Angelillo decided that something in cocktail culture had to change. Six months later, his Austin, Texas-based cocktail catering company Sourced Craft Cocktails was launched.

Sourced Craft Cocktails provides bartenders and cocktails for events ranging from small, private parties that host anywhere from 10-50 people to major music festivals that welcome tens of thousands of attendees. No matter the scale, the company’s core mission remains the same. “Our business is predicated on creating something memorable,” he says. “People want education and convenience, and they want it to be fun. That’s what we bring to the table.” All the company’s catered events include a trained mixologist whose primary role—aside from making the cocktails—is to teach guests about “The Trilogy”: The balance of acidity, sweetness, and alcohol in any given drink. “Part of what we do is source mixology knowledge,” Angelillo says. “We want our mixologists to take the mystery out of their craft, and actively teach our clients about it.”

While Sourced puts forth a number of traditional bar packages—including Old Fashioned, French 75, and Bloody Mary variants, with prices starting at around $25 a head for two cocktails—the company also relies on a network of around 300 mixologists to crowdsource custom cocktail menus for special events like birthdays and weddings. “We have very specific guidelines based on our clients’ needs that we send out to our bartender community,” Angelillo notes. “If a customer wants vodka-based cocktails, we’ll choose a menu that makes vodka interesting and educational.”

Sourced offers a wide variety of cocktail bar set-ups.
Sourced offers a wide variety of cocktail bar set-ups.

Sourced Craft Cocktails procures all the specialty ingredients, ice, glassware, and bar tools needed for its events through an in-house team; alcohol, meanwhile, comes from local, off-premise retailers with whom the company has developed close partnerships.

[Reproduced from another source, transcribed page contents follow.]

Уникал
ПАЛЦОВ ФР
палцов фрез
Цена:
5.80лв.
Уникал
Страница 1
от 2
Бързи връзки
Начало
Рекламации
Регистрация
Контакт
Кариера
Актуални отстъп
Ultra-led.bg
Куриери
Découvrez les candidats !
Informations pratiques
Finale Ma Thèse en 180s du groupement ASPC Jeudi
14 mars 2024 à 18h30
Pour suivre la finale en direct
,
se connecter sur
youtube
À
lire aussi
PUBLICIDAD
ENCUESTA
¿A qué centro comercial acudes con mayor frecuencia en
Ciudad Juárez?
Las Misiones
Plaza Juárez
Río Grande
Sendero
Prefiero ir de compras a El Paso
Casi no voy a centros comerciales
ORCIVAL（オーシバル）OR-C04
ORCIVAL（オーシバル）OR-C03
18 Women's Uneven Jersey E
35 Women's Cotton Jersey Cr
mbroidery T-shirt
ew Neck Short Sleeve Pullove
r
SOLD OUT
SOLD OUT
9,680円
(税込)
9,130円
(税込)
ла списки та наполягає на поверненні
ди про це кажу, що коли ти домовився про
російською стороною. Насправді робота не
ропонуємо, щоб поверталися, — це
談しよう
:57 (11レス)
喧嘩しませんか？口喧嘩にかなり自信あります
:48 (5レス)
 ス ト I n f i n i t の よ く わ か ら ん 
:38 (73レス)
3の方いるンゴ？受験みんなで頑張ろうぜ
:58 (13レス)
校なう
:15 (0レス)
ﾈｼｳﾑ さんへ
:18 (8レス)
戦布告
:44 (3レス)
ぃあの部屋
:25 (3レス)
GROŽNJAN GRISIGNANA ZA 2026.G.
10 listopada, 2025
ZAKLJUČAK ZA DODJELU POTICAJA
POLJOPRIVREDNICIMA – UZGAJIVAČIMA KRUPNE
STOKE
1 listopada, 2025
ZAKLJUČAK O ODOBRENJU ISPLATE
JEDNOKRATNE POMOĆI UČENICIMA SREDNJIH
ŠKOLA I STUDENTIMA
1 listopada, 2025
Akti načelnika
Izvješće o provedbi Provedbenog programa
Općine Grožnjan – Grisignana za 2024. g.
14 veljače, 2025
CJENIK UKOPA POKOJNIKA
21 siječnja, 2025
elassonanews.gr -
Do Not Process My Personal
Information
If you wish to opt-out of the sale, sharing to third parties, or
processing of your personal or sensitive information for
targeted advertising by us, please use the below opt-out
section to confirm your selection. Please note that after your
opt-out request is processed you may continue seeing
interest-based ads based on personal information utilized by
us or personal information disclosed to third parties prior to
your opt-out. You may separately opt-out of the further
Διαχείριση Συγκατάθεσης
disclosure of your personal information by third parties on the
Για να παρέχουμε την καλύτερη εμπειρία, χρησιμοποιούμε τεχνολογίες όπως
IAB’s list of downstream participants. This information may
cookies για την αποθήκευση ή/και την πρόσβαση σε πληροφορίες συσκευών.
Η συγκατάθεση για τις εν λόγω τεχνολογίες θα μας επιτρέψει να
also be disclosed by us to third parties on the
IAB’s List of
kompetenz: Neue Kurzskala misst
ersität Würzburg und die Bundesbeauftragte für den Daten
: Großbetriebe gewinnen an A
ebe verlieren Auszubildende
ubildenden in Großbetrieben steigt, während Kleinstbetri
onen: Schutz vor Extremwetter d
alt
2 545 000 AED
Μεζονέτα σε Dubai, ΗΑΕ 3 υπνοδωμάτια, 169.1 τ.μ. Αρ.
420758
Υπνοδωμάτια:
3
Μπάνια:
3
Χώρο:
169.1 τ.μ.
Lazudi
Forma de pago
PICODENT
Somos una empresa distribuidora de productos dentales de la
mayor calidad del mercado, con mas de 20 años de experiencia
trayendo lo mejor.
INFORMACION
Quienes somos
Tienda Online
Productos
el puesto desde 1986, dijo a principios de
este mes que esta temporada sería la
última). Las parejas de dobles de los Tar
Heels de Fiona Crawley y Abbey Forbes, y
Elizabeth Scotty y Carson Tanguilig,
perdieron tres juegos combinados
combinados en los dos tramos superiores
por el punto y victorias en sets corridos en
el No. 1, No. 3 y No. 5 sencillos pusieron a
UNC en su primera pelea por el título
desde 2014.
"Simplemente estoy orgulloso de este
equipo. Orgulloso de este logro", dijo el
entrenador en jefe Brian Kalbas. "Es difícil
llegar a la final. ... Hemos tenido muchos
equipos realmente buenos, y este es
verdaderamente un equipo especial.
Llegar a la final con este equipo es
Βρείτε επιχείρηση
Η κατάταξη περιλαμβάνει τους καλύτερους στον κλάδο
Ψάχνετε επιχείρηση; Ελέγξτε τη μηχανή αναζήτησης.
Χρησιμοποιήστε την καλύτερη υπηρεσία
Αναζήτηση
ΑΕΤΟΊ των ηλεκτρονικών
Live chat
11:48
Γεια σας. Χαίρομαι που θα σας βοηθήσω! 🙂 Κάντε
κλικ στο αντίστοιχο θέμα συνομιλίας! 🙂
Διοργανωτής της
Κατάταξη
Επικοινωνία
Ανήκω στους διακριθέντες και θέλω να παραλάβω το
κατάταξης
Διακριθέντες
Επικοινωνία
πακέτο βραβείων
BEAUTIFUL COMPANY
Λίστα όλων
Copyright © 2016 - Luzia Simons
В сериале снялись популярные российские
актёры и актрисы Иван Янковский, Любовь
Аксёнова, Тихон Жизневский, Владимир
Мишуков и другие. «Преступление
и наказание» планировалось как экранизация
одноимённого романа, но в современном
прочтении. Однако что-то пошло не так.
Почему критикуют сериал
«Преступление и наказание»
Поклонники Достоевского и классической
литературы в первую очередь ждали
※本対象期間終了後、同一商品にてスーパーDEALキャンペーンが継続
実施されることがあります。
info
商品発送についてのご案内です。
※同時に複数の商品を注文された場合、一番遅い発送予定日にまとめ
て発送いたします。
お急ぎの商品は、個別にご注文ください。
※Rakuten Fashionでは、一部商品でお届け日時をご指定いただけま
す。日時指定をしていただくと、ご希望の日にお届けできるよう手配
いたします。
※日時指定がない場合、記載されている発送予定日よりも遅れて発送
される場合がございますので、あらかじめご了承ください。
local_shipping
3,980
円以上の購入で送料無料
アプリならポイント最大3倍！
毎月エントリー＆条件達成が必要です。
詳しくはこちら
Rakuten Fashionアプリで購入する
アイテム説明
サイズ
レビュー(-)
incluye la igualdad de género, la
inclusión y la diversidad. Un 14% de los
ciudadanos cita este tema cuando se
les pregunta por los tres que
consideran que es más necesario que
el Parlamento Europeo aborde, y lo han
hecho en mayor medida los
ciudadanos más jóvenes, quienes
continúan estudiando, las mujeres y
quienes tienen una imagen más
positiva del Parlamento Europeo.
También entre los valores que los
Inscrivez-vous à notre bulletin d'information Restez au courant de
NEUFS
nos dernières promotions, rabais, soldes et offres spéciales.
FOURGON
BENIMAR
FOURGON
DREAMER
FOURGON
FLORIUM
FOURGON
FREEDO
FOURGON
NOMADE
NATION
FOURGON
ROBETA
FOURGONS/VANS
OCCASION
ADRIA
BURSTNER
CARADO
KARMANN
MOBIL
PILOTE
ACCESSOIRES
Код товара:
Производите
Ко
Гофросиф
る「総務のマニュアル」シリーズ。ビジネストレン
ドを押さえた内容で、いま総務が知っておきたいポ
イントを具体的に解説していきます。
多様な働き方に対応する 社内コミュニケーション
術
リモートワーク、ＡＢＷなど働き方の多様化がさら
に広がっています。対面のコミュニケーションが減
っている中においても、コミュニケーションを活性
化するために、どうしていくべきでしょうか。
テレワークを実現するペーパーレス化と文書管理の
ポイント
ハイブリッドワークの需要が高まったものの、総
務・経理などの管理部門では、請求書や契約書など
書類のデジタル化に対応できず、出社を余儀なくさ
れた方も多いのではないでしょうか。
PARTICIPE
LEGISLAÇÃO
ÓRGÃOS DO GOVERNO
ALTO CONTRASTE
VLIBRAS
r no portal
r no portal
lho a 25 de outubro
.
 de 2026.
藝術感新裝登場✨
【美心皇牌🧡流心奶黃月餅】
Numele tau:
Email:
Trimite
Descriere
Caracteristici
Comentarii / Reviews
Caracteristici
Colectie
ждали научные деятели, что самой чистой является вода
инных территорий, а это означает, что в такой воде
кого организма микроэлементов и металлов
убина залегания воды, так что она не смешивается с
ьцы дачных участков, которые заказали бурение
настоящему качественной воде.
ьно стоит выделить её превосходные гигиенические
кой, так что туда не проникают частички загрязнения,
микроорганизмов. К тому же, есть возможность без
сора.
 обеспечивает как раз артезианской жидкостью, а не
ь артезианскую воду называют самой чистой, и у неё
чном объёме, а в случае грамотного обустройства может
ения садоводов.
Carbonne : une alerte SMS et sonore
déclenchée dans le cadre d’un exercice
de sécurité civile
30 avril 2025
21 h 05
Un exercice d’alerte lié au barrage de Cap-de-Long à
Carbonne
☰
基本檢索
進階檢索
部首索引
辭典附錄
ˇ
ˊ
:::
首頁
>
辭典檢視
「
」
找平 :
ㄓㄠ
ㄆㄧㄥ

Only certain brands make the cut. “We look for three things,” says Angelillo. “The first is good juice—if the quality of the spirit isn’t high, it’s not the right one for us. We also want interesting brand stories, which help us educate our consumers, and we want to support great people, like the minds behind Tito’s vodka and Leopold Brothers out in Denver.” Prominent brands featured within the Sourced bar programs include Bulleit Bourbon, Glenddich Scotch Whisky, and Hendricks Gin.

While many cocktail catering venues are focused exclusively on their local communities, Sourced has taken a more wide-ranging approach, expanding its services to markets including Dallas, Los Angeles, Denver, and, come August 1, San Francisco. “After establishing our business model in two major Texas cities, we became confident in our value proposition,” Angelillo says. “We’ve learned how to make sure the business continues to grow and thrive, and so expansion into different states seemed like a natural decision.” And as Sourced has expanded, its revenues have grown accordingly. While the company brought in around $500,000 in 2016, that amount jumped to $2 million last year—a meteoric rise of 400%.

To maintain growth, Angelillo plans to add innovative product launches like the upcoming barrel-aged cocktail program, which features ready-to-drink cocktails packaged in portable wooden barrels. “We completed over a year and half of research and development before releasing the barrel-aged program,” Angelillo notes. “Now, all our customers will have to do is turn a nozzle and have a world class cocktail at their fingertips.” While the product will initially be exclusive to the San Francisco market, it will eventually become available across the company’s entire network.

Angelillo is ready for an evolution in cocktail culture, and hopes Sourced can play a role in making mixology more accessible to consumers. “The preciousness of the cocktail movement is what’s wrong with today’s bar scene,” he says. “At Sourced, we want to make cocktails more approachable. That’s why we bring the necessary ingredients and knowledge all the way from your phone to your door.”